== REQUIRED ACTION 1 ==
Write out the GLP-1 passage word for word, starting with "If taking these" and going on through "water and electrolytes.".
== REQUIRED ACTION 2 ==
According to the GLP-1 passage, by how much can these drugs lower hemoglobin A1C in adults with Type 2 diabetes?
== REQUIRED ACTION 3 ==
Extend the GLP-1 passage, picking up right after its final sentence.

Supporting the Body While on GLP-1s (If Used)
Before closing, I do want to further acknowledge that healthcare choices are individualized, and for some, the benefits of taking GLP-1’s may outweigh the risks. For example, there is strong evidence that for adults with Type 2 diabetes, use of GLP-1’s can reduce their hemoglobin A1C by 0.8% - 1.6% which is significant.6 They have also shown to reduce risks of major cardiovascular events, offer protection from stroke, increase cell sensitivity to chemotherapy and decrease dementia symptoms. In addition, limited research shows promising effects of GLP-1’s used to treat addiction and binge eating disorder. Whatever the condition, it’s important that the patient is informed of the risks. What’s concerning is that with the increased demand for these drugs, they are now being prescribed by paraprofessionals or health spa employees who are not equipped to educate on the risks.
If taking these drugs, it’s important to prioritize intentional nourishment with protein first at meals. Especially for menopausal women, nutrients to support bone health such as calcium, vitamin D and magnesium need to be included in adequate amounts. Resistance training needs to be done several times per week, while staying adequately hydrated with water and electrolytes.

Records from a data source:
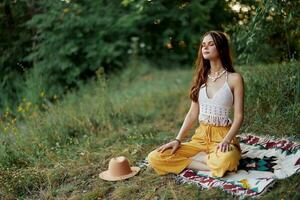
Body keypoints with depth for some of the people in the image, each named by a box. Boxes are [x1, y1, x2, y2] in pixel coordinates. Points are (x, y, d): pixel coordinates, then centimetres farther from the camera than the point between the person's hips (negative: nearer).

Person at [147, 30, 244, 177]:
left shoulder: (234, 78, -4)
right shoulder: (201, 77, 10)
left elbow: (239, 116, -8)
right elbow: (193, 113, 8)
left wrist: (226, 140, -24)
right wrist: (178, 140, -3)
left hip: (222, 137, -5)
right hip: (200, 137, 5)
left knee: (225, 161, -43)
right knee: (154, 158, -15)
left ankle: (199, 157, -9)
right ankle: (211, 159, -10)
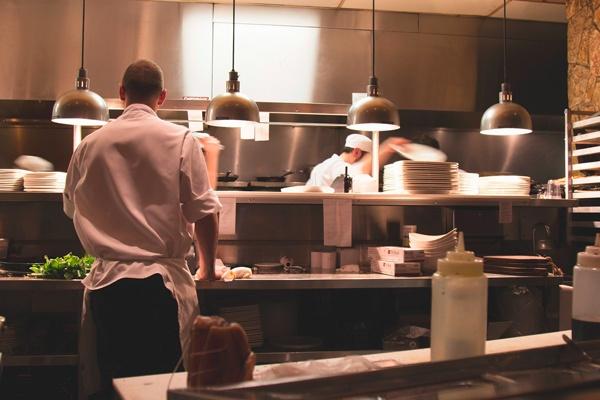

== TASK RESULT 1 ==
If taking these drugs, it’s important to prioritize intentional nourishment with protein first at meals. Especially for menopausal women, nutrients to support bone health such as calcium, vitamin D and magnesium need to be included in adequate amounts. Resistance training needs to be done several times per week, while staying adequately hydrated with water and electrolytes.

== TASK RESULT 2 ==
By 0.8% to 1.6%.

== TASK RESULT 3 ==
Conclusion: Be curious and compassionate through change.
Remember our friend, Megan? Thankfully, she first consulted with a doctor who understood her history and how to best support her during the menopause transition. She was also strongly advised to avoid GLP-1’s due to the risk factors discussed and her history of disordered eating. She’s learning to be curious again about her hunger, and compassionate towards her body’s changes. What if the goal isn’t to erase hunger—but to understand it?
Sources:
3. https://www.health.com/nutritional-deficiencies-glp1s-118545124.
4. https://pmc.ncbi.nlm.nih.gov/articles/PMC4452130/
5. UptoDate Dungan, K., DeSantis, A. June 2024 “GLP-1 based therapies for the treatment of diabetes mellitus.